• _Problem_
Every line of the entries with the word "Hong" in it should be shown.

• _Data listing_
----
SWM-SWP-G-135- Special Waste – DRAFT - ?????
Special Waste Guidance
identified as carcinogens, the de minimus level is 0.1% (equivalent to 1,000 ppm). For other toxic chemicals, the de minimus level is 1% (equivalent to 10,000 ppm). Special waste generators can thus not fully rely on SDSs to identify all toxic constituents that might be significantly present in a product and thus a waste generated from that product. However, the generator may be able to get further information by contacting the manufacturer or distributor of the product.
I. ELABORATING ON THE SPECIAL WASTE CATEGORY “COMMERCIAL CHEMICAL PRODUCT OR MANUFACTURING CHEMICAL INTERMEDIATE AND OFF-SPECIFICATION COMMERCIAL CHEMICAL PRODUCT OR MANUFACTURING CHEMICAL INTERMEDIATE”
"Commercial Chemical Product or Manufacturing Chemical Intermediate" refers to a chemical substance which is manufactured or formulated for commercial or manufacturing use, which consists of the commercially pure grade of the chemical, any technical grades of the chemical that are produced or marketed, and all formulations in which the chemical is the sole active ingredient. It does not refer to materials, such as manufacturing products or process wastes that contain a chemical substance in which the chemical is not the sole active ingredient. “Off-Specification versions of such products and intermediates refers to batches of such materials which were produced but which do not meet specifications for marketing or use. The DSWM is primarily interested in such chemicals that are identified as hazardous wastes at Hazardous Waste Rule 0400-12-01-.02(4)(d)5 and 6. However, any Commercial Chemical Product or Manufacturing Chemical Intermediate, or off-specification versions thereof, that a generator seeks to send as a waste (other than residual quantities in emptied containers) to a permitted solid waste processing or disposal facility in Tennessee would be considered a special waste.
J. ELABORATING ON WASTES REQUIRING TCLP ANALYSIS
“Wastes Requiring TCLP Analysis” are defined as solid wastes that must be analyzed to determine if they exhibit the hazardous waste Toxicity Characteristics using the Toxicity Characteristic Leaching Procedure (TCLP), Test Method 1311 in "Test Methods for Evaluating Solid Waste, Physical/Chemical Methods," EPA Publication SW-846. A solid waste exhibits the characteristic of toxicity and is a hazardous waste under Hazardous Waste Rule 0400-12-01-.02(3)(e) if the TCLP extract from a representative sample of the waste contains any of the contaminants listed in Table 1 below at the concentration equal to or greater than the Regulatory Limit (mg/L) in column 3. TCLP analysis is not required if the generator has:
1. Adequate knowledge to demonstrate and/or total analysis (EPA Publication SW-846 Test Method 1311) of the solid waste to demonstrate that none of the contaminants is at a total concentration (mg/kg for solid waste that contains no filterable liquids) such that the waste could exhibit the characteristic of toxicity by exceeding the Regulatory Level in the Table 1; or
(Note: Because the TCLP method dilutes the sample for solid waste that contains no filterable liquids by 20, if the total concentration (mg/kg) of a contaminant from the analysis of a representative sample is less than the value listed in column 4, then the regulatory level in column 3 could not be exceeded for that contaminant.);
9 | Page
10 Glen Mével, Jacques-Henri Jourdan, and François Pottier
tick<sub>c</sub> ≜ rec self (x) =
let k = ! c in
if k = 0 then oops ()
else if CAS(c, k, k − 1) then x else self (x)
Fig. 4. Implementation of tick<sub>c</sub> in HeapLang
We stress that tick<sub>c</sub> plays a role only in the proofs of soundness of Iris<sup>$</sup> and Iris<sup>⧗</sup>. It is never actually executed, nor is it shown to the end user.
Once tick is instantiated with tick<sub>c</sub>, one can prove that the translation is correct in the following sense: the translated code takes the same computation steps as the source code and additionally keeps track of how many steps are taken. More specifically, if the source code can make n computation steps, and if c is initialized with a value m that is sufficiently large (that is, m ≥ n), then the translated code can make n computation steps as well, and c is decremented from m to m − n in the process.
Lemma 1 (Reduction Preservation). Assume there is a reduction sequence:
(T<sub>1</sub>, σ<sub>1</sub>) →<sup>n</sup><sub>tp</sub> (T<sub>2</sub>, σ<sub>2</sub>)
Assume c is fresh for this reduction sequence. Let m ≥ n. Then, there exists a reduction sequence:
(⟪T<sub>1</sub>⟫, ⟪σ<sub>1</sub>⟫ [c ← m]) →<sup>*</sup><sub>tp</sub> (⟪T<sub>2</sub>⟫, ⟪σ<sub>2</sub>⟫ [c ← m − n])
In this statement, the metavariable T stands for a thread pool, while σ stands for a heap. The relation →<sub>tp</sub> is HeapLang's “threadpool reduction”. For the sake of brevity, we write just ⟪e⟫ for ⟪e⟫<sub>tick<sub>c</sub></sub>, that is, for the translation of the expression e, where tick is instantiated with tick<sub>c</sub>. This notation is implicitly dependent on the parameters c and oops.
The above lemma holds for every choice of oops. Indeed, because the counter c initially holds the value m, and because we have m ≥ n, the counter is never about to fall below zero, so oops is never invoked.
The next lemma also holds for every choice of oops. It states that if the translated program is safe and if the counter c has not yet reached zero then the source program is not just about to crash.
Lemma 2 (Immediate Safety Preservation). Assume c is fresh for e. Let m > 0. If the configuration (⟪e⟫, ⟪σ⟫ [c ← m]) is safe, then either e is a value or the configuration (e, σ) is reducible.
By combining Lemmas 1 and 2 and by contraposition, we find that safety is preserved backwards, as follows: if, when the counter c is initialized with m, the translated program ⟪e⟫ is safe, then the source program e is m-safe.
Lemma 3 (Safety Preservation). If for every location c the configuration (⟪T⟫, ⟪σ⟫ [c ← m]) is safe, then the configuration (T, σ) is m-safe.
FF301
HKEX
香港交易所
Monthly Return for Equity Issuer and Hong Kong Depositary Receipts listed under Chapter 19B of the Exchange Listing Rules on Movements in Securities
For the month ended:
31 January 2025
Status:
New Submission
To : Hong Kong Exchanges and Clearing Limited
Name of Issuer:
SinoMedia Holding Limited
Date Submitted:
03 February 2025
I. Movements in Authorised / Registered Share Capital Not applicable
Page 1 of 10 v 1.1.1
----
• _Answer for this exercise_
Monthly Return for Equity Issuer and Hong Kong Depositary Receipts listed under Chapter 19B of the Exchange Listing Rules on Movements in Securities
To : Hong Kong Exchanges and Clearing Limited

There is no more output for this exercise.